## AIM OF THE TASK
Your task is to print, exactly and only, the lines from the start of the entries below through the line with "(601, 388) = (516, 393): yellow". Include both ends, but skip the pictures.

[Object state comparisons]
Segment Open

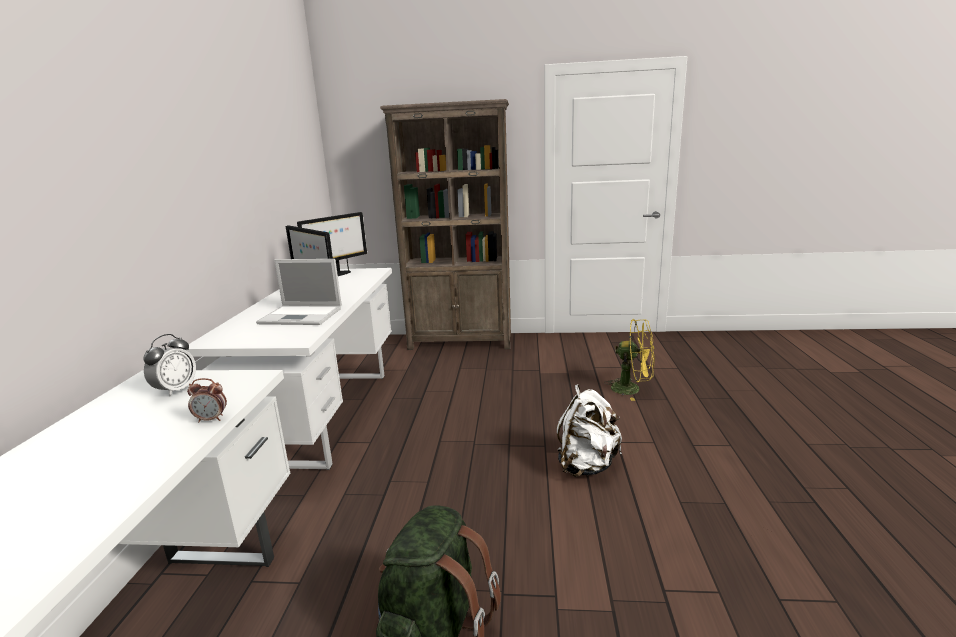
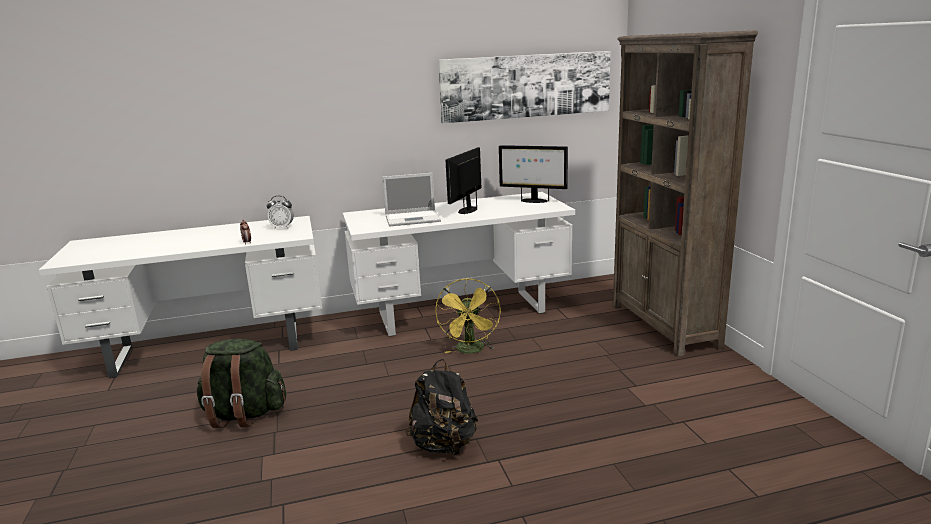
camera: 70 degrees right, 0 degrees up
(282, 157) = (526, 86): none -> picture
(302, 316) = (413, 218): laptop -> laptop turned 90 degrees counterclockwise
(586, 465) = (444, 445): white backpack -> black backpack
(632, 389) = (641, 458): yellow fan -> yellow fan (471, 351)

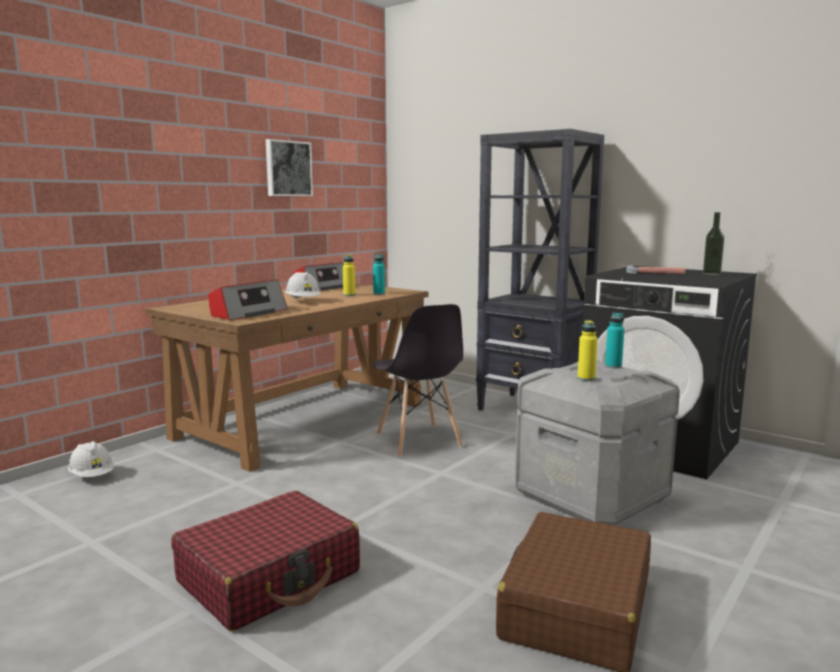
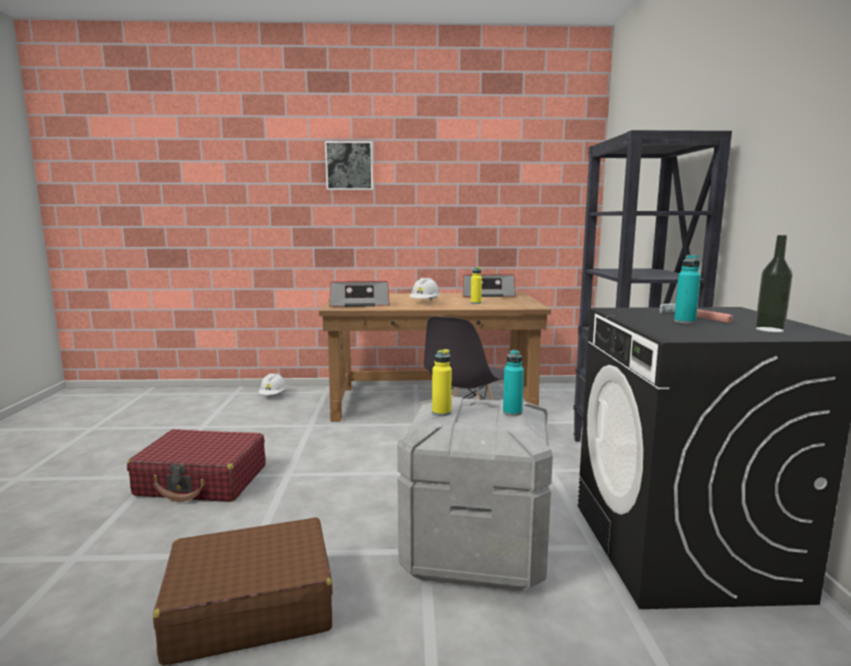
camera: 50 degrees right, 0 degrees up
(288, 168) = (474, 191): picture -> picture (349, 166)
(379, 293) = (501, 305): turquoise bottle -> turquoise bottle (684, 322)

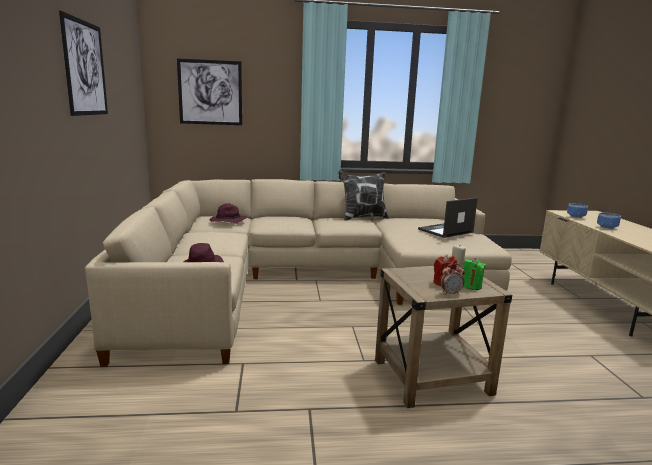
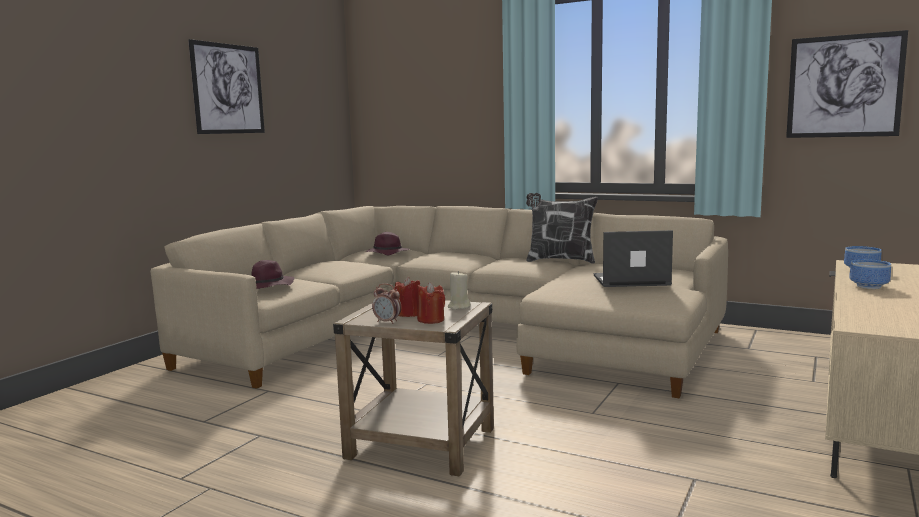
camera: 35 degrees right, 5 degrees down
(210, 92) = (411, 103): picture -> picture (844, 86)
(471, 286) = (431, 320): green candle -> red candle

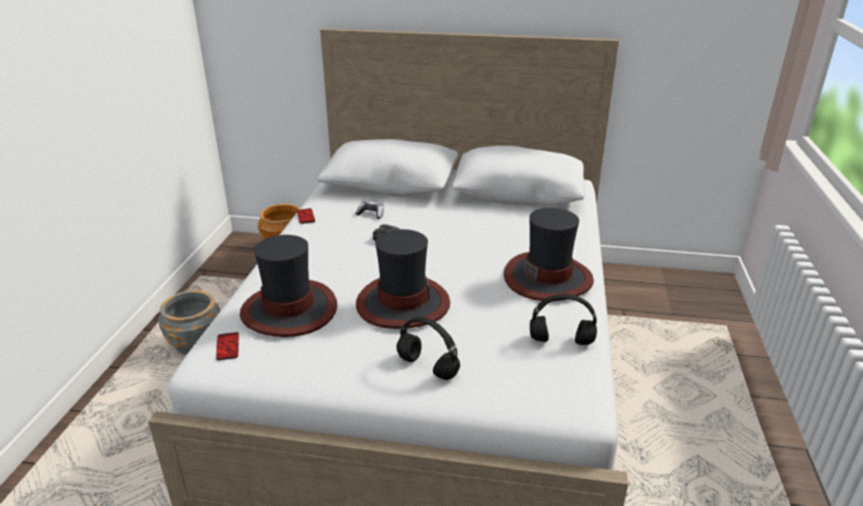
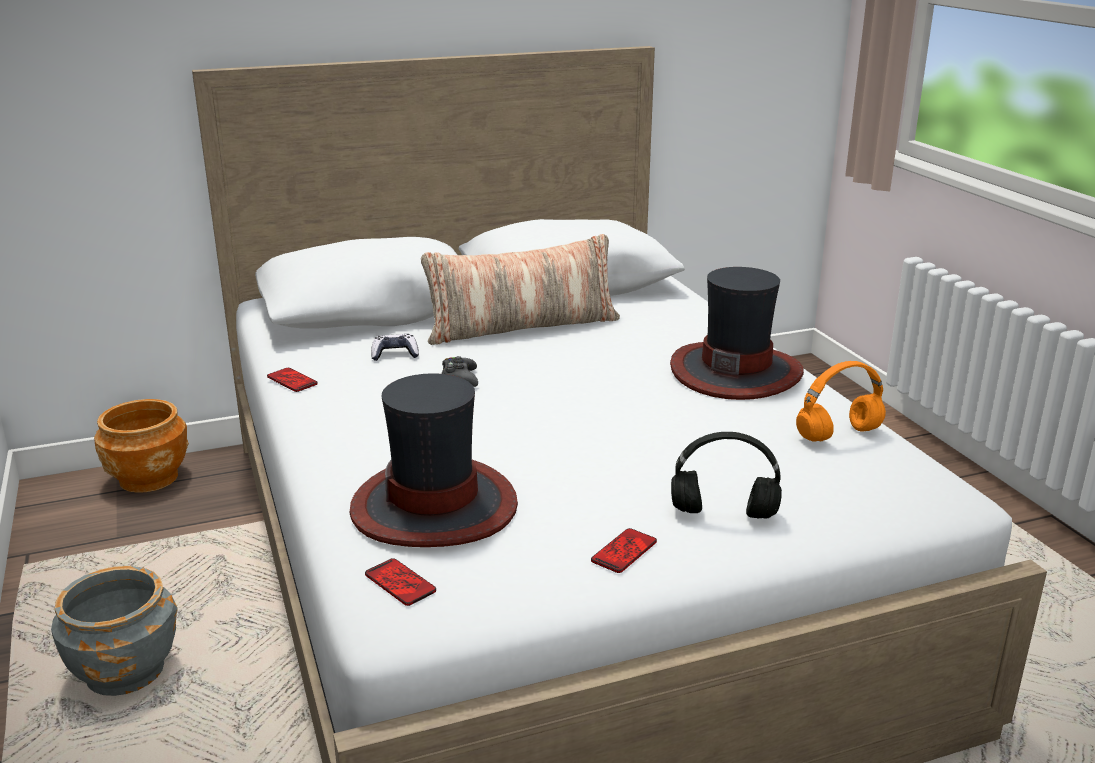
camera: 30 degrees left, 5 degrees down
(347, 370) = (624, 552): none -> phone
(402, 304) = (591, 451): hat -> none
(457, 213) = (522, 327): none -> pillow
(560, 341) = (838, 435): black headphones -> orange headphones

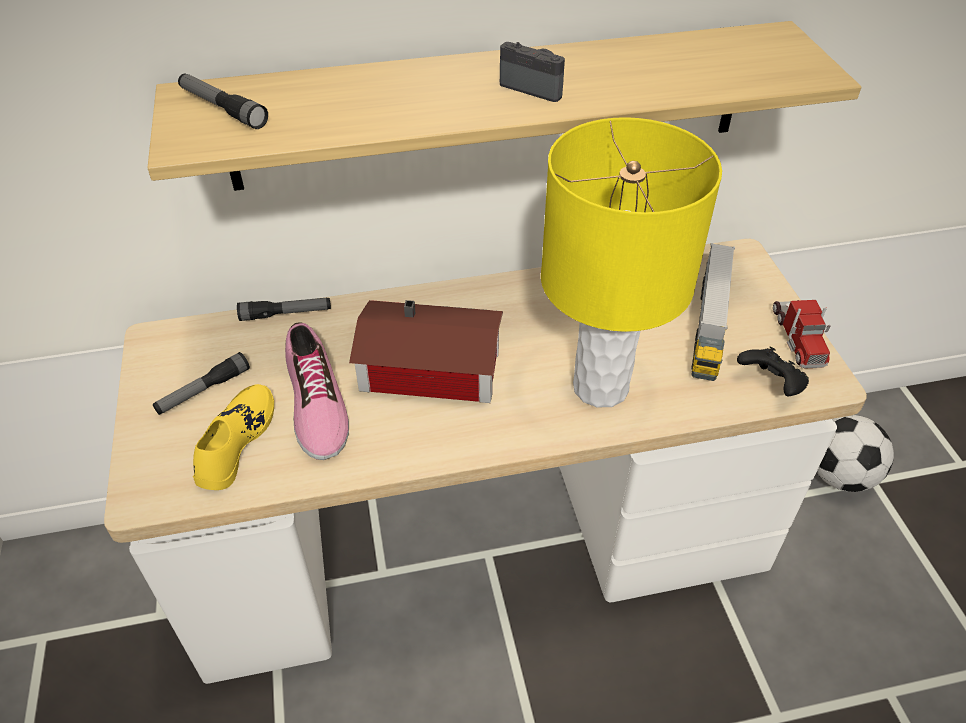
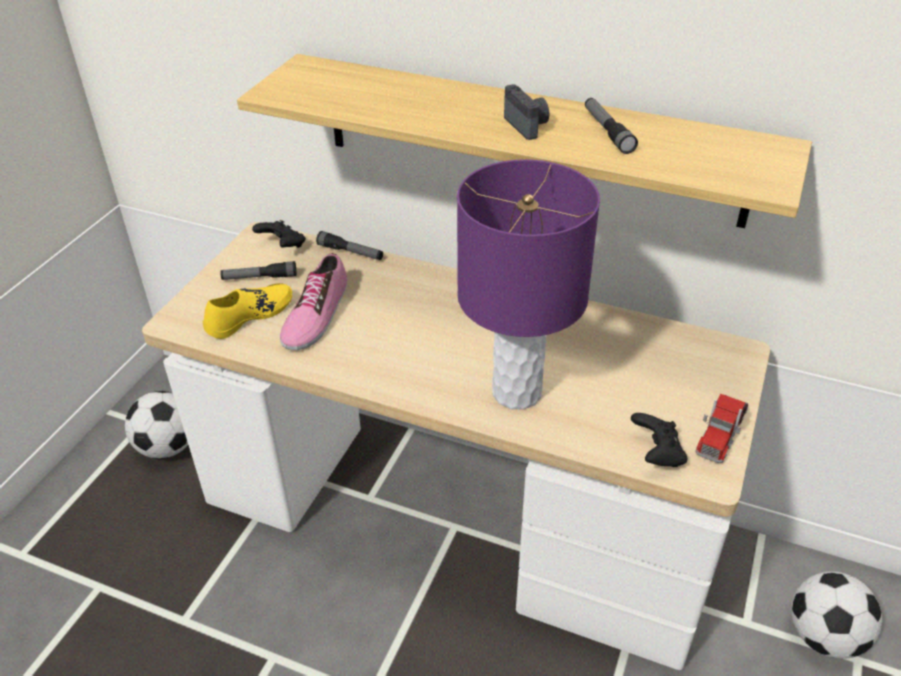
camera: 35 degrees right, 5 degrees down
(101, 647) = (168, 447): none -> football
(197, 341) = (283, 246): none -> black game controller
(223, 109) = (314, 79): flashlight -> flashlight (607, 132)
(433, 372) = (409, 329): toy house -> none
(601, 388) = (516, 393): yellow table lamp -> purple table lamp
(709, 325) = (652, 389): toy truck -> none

Segment Closed

## FINISHED EXERCISE
camera: 70 degrees right, 0 degrees up
(282, 157) = (526, 86): none -> picture
(302, 316) = (413, 218): laptop -> laptop turned 90 degrees counterclockwise
(586, 465) = (444, 445): white backpack -> black backpack
(632, 389) = (641, 458): yellow fan -> yellow fan (471, 351)

camera: 50 degrees right, 0 degrees up
(288, 168) = (474, 191): picture -> picture (349, 166)
(379, 293) = (501, 305): turquoise bottle -> turquoise bottle (684, 322)

camera: 35 degrees right, 5 degrees down
(210, 92) = (411, 103): picture -> picture (844, 86)
(471, 286) = (431, 320): green candle -> red candle

camera: 30 degrees left, 5 degrees down
(347, 370) = (624, 552): none -> phone
(402, 304) = (591, 451): hat -> none
(457, 213) = (522, 327): none -> pillow
(560, 341) = (838, 435): black headphones -> orange headphones

camera: 35 degrees right, 5 degrees down
(101, 647) = (168, 447): none -> football
(197, 341) = (283, 246): none -> black game controller
(223, 109) = (314, 79): flashlight -> flashlight (607, 132)
(433, 372) = (409, 329): toy house -> none
(601, 388) = (516, 393): yellow table lamp -> purple table lamp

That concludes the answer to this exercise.